### [What is required]
Return the text read from the material below line for line, with the original wording and line breaks, and leave out the pictures themselves.
- Opening Delimiter -
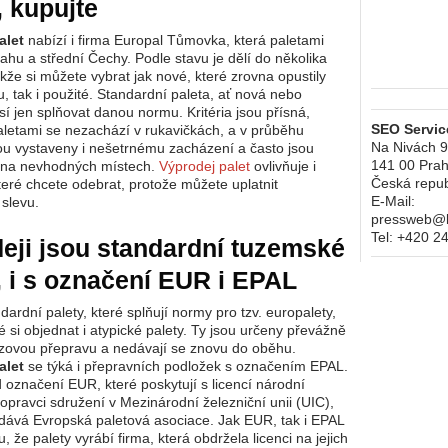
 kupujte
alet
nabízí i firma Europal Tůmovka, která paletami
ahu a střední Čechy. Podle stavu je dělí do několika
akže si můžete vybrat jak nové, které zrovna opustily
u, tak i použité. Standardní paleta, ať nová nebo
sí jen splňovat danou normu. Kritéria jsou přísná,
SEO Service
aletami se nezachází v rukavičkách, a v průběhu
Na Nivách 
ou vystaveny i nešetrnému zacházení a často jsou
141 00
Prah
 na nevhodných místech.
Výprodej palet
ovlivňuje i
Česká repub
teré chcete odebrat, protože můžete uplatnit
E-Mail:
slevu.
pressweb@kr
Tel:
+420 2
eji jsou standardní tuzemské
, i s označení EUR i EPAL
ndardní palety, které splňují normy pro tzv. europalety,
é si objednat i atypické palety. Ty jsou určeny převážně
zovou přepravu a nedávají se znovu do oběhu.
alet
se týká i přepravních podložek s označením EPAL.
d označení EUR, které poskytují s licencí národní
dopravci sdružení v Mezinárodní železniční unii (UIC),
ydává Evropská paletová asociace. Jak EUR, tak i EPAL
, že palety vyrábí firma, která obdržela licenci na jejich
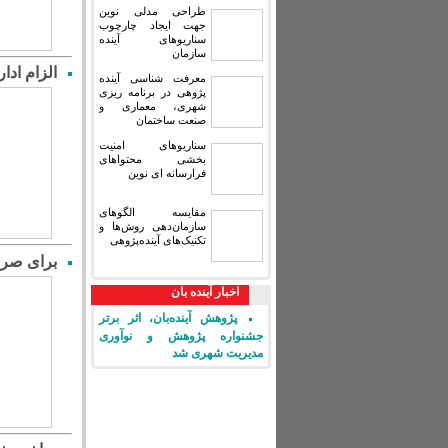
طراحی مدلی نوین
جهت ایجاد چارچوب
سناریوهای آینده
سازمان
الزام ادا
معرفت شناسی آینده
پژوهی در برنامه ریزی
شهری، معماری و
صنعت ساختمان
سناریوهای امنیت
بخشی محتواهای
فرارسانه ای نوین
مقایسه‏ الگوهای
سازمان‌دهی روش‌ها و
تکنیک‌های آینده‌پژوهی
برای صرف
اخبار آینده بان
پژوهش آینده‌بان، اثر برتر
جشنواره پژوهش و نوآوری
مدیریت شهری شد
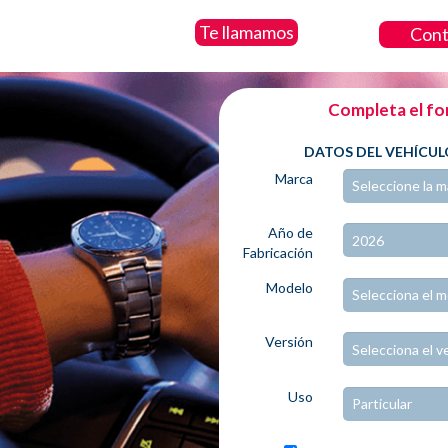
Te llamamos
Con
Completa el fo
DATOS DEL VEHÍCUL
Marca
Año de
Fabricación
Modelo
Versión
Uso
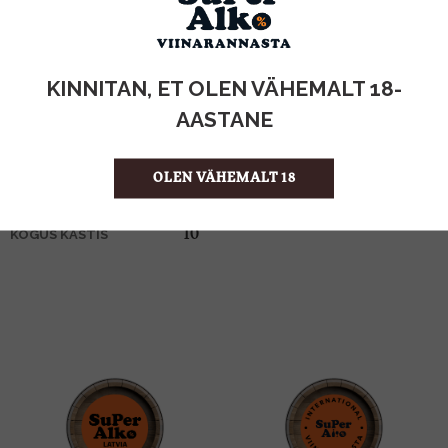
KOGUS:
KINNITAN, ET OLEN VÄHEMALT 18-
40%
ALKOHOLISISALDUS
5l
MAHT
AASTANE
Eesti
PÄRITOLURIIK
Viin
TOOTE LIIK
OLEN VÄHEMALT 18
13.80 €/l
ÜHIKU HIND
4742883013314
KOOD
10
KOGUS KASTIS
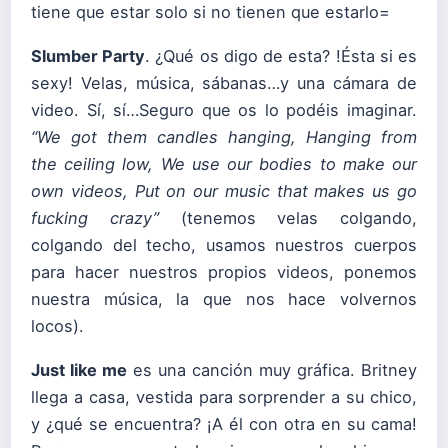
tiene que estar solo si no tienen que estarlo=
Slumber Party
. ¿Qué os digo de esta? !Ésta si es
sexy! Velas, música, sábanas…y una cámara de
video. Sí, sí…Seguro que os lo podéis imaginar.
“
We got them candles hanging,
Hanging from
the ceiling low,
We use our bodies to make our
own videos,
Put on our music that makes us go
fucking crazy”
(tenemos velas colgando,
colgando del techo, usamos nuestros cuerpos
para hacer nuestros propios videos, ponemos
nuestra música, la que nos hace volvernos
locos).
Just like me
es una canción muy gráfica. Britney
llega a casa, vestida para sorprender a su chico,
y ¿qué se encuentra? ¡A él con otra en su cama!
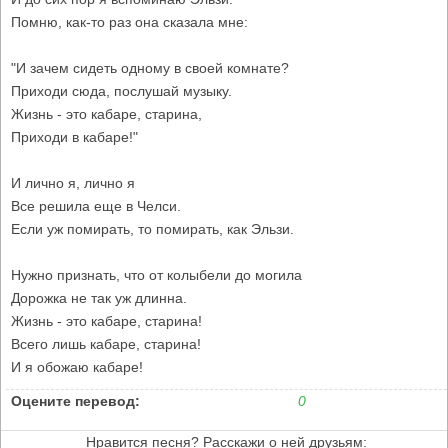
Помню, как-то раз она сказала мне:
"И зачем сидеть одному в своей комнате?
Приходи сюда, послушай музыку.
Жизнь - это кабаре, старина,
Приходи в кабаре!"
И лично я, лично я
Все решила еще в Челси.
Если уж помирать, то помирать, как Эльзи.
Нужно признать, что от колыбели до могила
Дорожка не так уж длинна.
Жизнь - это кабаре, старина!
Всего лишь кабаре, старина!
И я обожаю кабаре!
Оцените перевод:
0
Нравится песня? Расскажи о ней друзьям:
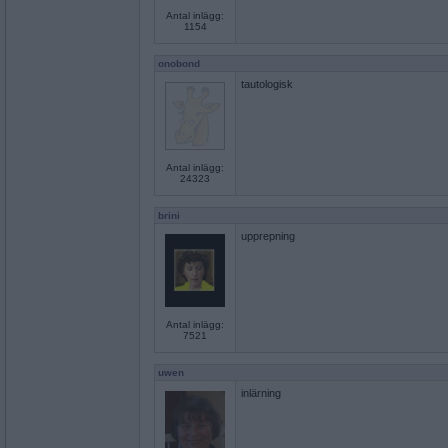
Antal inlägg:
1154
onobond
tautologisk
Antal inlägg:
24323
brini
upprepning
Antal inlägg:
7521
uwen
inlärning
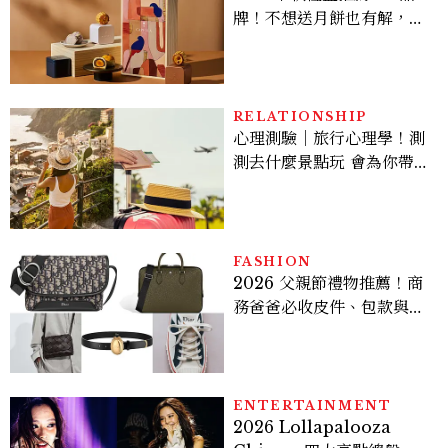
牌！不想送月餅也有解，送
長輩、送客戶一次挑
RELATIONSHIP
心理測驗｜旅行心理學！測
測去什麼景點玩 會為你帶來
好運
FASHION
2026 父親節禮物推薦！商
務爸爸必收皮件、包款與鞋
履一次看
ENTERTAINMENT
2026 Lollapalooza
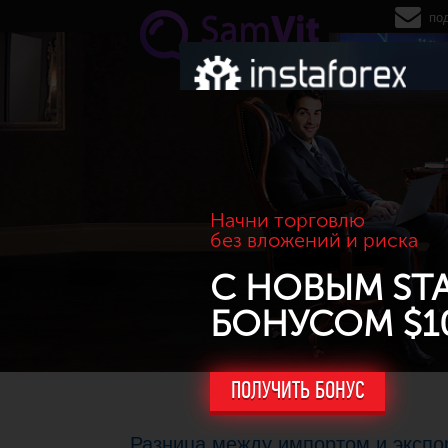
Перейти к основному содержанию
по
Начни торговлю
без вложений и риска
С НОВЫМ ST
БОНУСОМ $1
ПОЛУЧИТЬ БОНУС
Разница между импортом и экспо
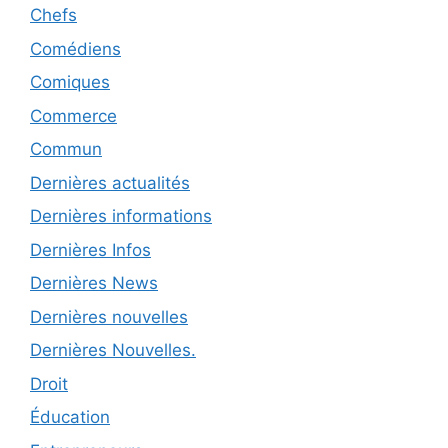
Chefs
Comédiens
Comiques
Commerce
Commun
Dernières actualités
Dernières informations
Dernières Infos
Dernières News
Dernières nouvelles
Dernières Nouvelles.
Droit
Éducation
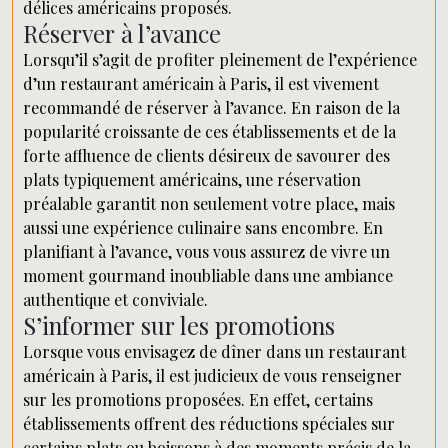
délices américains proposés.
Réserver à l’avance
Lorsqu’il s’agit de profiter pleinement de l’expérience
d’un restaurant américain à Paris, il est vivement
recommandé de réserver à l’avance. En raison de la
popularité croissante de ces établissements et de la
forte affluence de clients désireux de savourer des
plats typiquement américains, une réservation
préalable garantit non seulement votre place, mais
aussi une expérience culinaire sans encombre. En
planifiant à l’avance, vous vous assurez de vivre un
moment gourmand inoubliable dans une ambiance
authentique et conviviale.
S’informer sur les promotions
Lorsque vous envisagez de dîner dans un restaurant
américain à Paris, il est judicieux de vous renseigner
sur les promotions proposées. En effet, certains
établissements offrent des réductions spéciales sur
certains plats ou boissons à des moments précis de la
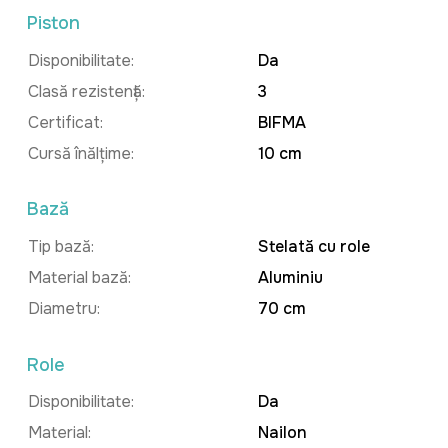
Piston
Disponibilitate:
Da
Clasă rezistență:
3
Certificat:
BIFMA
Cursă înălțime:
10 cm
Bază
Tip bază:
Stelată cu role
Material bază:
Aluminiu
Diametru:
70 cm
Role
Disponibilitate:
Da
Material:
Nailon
- Closing Delimiter -
### [Answer space]
 kupujte
alet
nabízí i firma Europal Tůmovka, která paletami
ahu a střední Čechy. Podle stavu je dělí do několika
akže si můžete vybrat jak nové, které zrovna opustily
u, tak i použité. Standardní paleta, ať nová nebo
sí jen splňovat danou normu. Kritéria jsou přísná,
SEO Service
aletami se nezachází v rukavičkách, a v průběhu
Na Nivách 
ou vystaveny i nešetrnému zacházení a často jsou
141 00
Prah
 na nevhodných místech.
Výprodej palet
ovlivňuje i
Česká repub
teré chcete odebrat, protože můžete uplatnit
E-Mail:
slevu.
pressweb@kr
Tel:
+420 2
eji jsou standardní tuzemské
, i s označení EUR i EPAL
ndardní palety, které splňují normy pro tzv. europalety,
é si objednat i atypické palety. Ty jsou určeny převážně
zovou přepravu a nedávají se znovu do oběhu.
alet
se týká i přepravních podložek s označením EPAL.
d označení EUR, které poskytují s licencí národní
dopravci sdružení v Mezinárodní železniční unii (UIC),
ydává Evropská paletová asociace. Jak EUR, tak i EPAL
, že palety vyrábí firma, která obdržela licenci na jejich
طراحی مدلی نوین
جهت ایجاد چارچوب
سناریوهای آینده
سازمان
الزام ادا
معرفت شناسی آینده
پژوهی در برنامه ریزی
شهری، معماری و
صنعت ساختمان
سناریوهای امنیت
بخشی محتواهای
فرارسانه ای نوین
مقایسه‏ الگوهای
سازمان‌دهی روش‌ها و
تکنیک‌های آینده‌پژوهی
برای صرف
اخبار آینده بان
پژوهش آینده‌بان، اثر برتر
جشنواره پژوهش و نوآوری
مدیریت شهری شد
Te llamamos
Con
Completa el fo
DATOS DEL VEHÍCUL
Marca
Año de
Fabricación
Modelo
Versión
Uso
KOGUS:
KINNITAN, ET OLEN VÄHEMALT 18-
40%
ALKOHOLISISALDUS
5l
MAHT
AASTANE
Eesti
PÄRITOLURIIK
Viin
TOOTE LIIK
OLEN VÄHEMALT 18
13.80 €/l
ÜHIKU HIND
4742883013314
KOOD
10
KOGUS KASTIS
tiene que estar solo si no tienen que estarlo=
Slumber Party
. ¿Qué os digo de esta? !Ésta si es
sexy! Velas, música, sábanas…y una cámara de
video. Sí, sí…Seguro que os lo podéis imaginar.
“
We got them candles hanging,
Hanging from
the ceiling low,
We use our bodies to make our
own videos,
Put on our music that makes us go
fucking crazy”
(tenemos velas colgando,
colgando del techo, usamos nuestros cuerpos
para hacer nuestros propios videos, ponemos
nuestra música, la que nos hace volvernos
locos).
Just like me
es una canción muy gráfica. Britney
llega a casa, vestida para sorprender a su chico,
y ¿qué se encuentra? ¡A él con otra en su cama!
Помню, как-то раз она сказала мне:
"И зачем сидеть одному в своей комнате?
Приходи сюда, послушай музыку.
Жизнь - это кабаре, старина,
Приходи в кабаре!"
И лично я, лично я
Все решила еще в Челси.
Если уж помирать, то помирать, как Эльзи.
Нужно признать, что от колыбели до могила
Дорожка не так уж длинна.
Жизнь - это кабаре, старина!
Всего лишь кабаре, старина!
И я обожаю кабаре!
Оцените перевод:
0
Нравится песня? Расскажи о ней друзьям:
Antal inlägg:
1154
onobond
tautologisk
Antal inlägg:
24323
brini
upprepning
Antal inlägg:
7521
uwen
inlärning
牌！不想送月餅也有解，送
長輩、送客戶一次挑
RELATIONSHIP
心理測驗｜旅行心理學！測
測去什麼景點玩 會為你帶來
好運
FASHION
2026 父親節禮物推薦！商
務爸爸必收皮件、包款與鞋
履一次看
ENTERTAINMENT
2026 Lollapalooza
Перейти к основному содержанию
по
Начни торговлю
без вложений и риска
С НОВЫМ ST
БОНУСОМ $1
ПОЛУЧИТЬ БОНУС
Разница между импортом и экспо
Chefs
Comédiens
Comiques
Commerce
Commun
Dernières actualités
Dernières informations
Dernières Infos
Dernières News
Dernières nouvelles
Dernières Nouvelles.
Droit
Éducation
délices américains proposés.
Réserver à l’avance
Lorsqu’il s’agit de profiter pleinement de l’expérience
d’un restaurant américain à Paris, il est vivement
recommandé de réserver à l’avance. En raison de la
popularité croissante de ces établissements et de la
forte affluence de clients désireux de savourer des
plats typiquement américains, une réservation
préalable garantit non seulement votre place, mais
aussi une expérience culinaire sans encombre. En
planifiant à l’avance, vous vous assurez de vivre un
moment gourmand inoubliable dans une ambiance
authentique et conviviale.
S’informer sur les promotions
Lorsque vous envisagez de dîner dans un restaurant
américain à Paris, il est judicieux de vous renseigner
sur les promotions proposées. En effet, certains
établissements offrent des réductions spéciales sur
certains plats ou boissons à des moments précis de la
Piston
Disponibilitate:
Da
Clasă rezistență:
3
Certificat:
BIFMA
Cursă înălțime:
10 cm
Bază
Tip bază:
Stelată cu role
Material bază:
Aluminiu
Diametru:
70 cm
Role
Disponibilitate:
Da
Material:
Nailon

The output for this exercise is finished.